Название | Психология древнегреческого мифа |
---|---|
Автор произведения | Фаддей Зелинский |
Жанр | Языкознание |
Серия | Классика лекций |
Издательство | Языкознание |
Год выпуска | 0 |
isbn | 978-5-17-110464-1 |
А что было главным тогда в биографии знаменитого филолога-классика, немецкого ученого и поляка, русского поэта-переводчика и консервативного мыслителя? Вот это самое и казалось главным – множественная идентичность. Лучшие свои научные работы он написал по-немецки, лучшие переводы и вещи просветительские – по-русски.

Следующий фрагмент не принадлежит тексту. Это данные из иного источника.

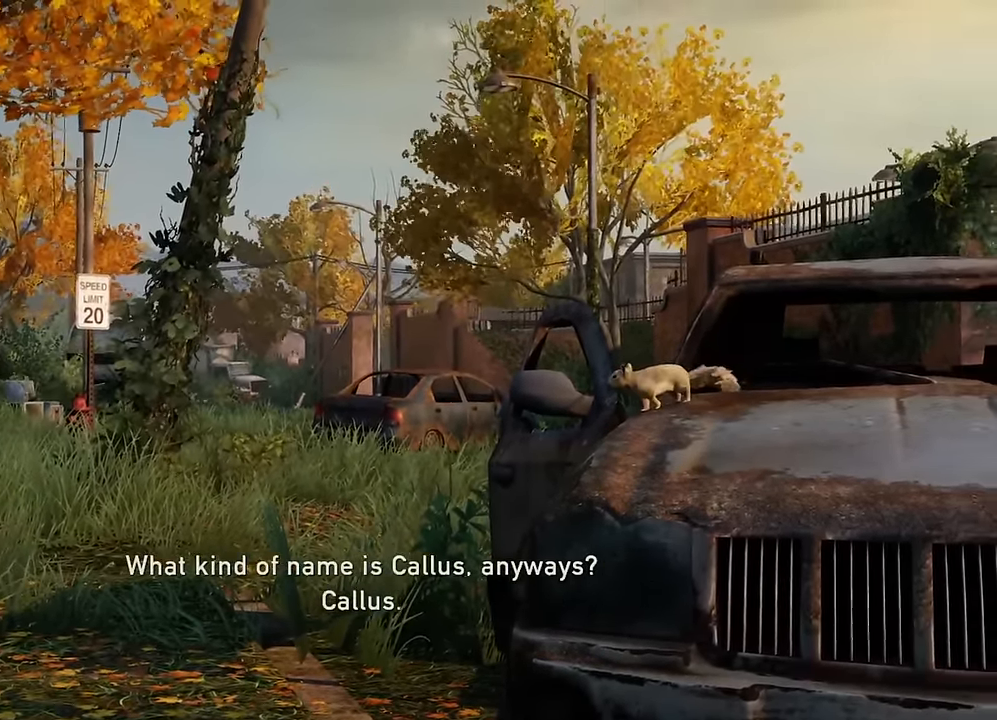
{"buttons": ["TRIANGLE"], "left_stick": "center", "right_stick": "center", "events": []}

Счастье, немного тщеславное, стать одним из основателей свободного – свободного и от Российской империи, и от Германского рейха – Варшавского университета оборвалось в 1939 году, когда Польша снова была растерзана, и уже престарелый ученый уехал на склоне дней к сыну Феликсу, в Баварию.
Но составителю этой книги неожиданно повезло, и этим невероятным везением я и должен поделиться с читателем. Вскоре после выхода книги Зелинского о древнегреческой мифологии я оказался в том самом городе, где наш автор провел свои студенческие и аспирантские годы – 70–80е годы девятнадцатого столетия. Век спустя в эти же десятилетия XX века студентом был и я. А еще полвека спустя, в десятые годы XXI века, уже мои студенты едут в Германию, чтобы провести там – кто семестр, а кто и год, а некоторые – даже и целую молодую жизнь. Моему-то поколению этот опыт был заказан: из советских студентов только единицы выпускали учиться заграницу: в 1970–1980-е гг. это делали только для того, чтобы оправдать отправку в иностранные университеты детей больших начальников. Но времена изменились, и тут выяснилось, что без опыта молодого Зелинского, еще и не помышлявшего о сочинении книг о греческой мифологии для послереволюционного раннесоветского юношества, мы мало что поймем в его позднем порыве написать книгу, которую сейчас предстоит раскрыть читателю.
Если ты, читатель, хочешь потратить несколько минут своего времени на личное знакомство с молодым Фаддеем Зелинским, сделай это прямо сейчас. Биографический очерк 1993 года мы решили оставить как есть, а я расскажу только о своих встречах с Зелинским в Лейпциге.
Первая встреча – была, конечно, за книгой. Зелинский рассказал, как он сходился с немецкими, польскими, русскими студентами и профессорами в Германии. До чего же этот опыт был похож на мой и – десятилетия спустя! – моих студентов. Его принимают с восторгом – как талантливого студента и докторанта. Но вот юный Тадеуш / Фаддей выслушивает от немецкого однокашника суждение о собственном имени.
– Правда, что ли, «Тадеуш»? Слушай, у нас в деревне человек с таким именем сразу повесился бы!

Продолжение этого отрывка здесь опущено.